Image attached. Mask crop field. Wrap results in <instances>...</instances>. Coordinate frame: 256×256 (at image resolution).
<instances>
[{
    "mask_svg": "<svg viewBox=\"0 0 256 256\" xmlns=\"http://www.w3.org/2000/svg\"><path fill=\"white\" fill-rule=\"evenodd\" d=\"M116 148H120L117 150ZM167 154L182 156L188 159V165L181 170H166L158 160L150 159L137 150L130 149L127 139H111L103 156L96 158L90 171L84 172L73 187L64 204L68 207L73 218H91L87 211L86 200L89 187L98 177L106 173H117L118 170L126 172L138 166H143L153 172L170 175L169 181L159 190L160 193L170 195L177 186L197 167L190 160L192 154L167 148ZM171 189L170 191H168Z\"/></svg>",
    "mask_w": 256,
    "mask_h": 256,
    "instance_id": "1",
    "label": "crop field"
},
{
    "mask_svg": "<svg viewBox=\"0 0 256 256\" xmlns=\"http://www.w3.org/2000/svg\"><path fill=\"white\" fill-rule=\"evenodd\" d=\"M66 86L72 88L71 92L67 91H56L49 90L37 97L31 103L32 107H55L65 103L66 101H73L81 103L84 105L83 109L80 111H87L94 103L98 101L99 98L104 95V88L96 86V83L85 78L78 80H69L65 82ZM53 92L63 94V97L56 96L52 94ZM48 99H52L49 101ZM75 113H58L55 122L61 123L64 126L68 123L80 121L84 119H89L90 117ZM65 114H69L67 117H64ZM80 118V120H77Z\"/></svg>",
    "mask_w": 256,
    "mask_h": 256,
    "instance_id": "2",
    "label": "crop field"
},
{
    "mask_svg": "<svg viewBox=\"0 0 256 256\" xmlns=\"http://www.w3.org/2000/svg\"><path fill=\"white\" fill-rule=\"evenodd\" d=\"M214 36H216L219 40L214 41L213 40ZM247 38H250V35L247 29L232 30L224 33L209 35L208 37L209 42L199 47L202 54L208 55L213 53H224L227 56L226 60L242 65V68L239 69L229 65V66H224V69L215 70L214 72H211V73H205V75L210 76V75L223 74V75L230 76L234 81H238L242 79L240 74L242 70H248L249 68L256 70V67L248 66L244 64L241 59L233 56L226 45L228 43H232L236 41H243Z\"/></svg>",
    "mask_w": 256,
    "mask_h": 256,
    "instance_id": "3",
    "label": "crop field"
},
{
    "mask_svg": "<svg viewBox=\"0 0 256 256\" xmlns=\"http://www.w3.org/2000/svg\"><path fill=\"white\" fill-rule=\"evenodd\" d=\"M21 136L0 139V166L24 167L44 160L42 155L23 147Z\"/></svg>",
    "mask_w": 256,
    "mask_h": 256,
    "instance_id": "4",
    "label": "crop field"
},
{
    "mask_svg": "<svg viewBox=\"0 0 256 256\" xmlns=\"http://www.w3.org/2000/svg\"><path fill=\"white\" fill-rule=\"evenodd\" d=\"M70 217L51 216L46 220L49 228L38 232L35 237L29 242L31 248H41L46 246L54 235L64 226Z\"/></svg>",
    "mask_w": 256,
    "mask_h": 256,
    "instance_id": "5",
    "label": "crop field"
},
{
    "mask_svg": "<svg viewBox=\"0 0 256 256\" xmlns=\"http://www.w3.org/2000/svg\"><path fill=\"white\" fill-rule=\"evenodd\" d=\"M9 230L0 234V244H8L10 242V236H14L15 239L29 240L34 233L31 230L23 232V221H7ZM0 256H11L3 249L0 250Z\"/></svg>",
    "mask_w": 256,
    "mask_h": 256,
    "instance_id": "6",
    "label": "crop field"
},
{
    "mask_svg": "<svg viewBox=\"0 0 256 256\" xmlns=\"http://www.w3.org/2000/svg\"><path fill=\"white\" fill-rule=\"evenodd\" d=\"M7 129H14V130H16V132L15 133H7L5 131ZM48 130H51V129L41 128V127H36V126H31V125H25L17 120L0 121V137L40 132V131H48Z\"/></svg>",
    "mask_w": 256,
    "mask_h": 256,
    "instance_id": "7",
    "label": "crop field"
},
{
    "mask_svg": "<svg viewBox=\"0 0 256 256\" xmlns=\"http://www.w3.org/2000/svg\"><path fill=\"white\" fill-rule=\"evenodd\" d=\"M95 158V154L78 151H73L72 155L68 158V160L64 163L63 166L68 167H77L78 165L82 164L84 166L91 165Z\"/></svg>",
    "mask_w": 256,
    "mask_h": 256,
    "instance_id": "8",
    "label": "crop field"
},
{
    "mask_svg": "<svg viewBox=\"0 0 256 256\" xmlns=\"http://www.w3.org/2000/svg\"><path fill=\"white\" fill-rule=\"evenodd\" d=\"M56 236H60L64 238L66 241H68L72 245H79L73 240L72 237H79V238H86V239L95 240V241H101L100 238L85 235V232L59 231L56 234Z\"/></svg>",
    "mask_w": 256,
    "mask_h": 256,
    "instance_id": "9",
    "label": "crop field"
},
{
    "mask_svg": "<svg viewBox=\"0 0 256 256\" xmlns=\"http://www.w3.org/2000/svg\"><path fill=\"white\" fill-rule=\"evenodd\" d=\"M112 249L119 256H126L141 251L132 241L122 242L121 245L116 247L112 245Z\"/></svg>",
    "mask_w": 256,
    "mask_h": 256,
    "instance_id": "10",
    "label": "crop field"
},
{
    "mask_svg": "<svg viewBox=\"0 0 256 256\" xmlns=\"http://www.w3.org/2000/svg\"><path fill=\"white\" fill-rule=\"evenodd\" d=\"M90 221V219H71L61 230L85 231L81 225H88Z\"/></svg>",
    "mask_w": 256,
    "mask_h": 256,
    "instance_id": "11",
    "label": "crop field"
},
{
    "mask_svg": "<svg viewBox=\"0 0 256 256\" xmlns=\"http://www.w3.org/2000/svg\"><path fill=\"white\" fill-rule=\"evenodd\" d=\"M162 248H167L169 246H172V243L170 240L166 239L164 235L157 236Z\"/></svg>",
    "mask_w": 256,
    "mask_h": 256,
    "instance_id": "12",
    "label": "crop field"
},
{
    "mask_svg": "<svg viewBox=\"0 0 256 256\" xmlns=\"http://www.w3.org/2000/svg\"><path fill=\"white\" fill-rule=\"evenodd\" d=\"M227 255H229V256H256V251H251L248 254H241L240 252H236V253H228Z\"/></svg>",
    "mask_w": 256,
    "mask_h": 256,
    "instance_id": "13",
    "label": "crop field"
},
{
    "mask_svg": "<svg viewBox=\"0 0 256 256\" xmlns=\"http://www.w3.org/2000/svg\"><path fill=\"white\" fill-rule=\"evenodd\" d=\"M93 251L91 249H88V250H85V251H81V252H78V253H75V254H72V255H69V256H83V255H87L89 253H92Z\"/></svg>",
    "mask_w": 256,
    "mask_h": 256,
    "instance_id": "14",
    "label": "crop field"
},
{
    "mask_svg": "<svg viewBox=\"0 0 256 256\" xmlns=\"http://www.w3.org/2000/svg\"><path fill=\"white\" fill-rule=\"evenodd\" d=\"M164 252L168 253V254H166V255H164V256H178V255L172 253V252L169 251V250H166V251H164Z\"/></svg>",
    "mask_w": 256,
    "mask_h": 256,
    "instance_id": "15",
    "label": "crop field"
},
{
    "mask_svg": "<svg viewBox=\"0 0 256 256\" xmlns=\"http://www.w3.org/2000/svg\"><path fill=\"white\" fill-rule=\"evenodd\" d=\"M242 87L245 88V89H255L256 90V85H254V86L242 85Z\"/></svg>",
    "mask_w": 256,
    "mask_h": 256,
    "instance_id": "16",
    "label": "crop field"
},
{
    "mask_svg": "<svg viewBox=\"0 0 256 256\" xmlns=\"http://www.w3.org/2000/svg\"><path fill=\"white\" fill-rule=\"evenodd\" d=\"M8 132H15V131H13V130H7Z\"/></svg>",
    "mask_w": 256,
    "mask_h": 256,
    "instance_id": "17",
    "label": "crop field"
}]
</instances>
#####
## What is expected
Pick out every line in the listing above that contains the string "instances", and copy each one.

## Output of the task
Image attached. Mask crop field. Wrap results in <instances>...</instances>. Coordinate frame: 256×256 (at image resolution).
<instances>
</instances>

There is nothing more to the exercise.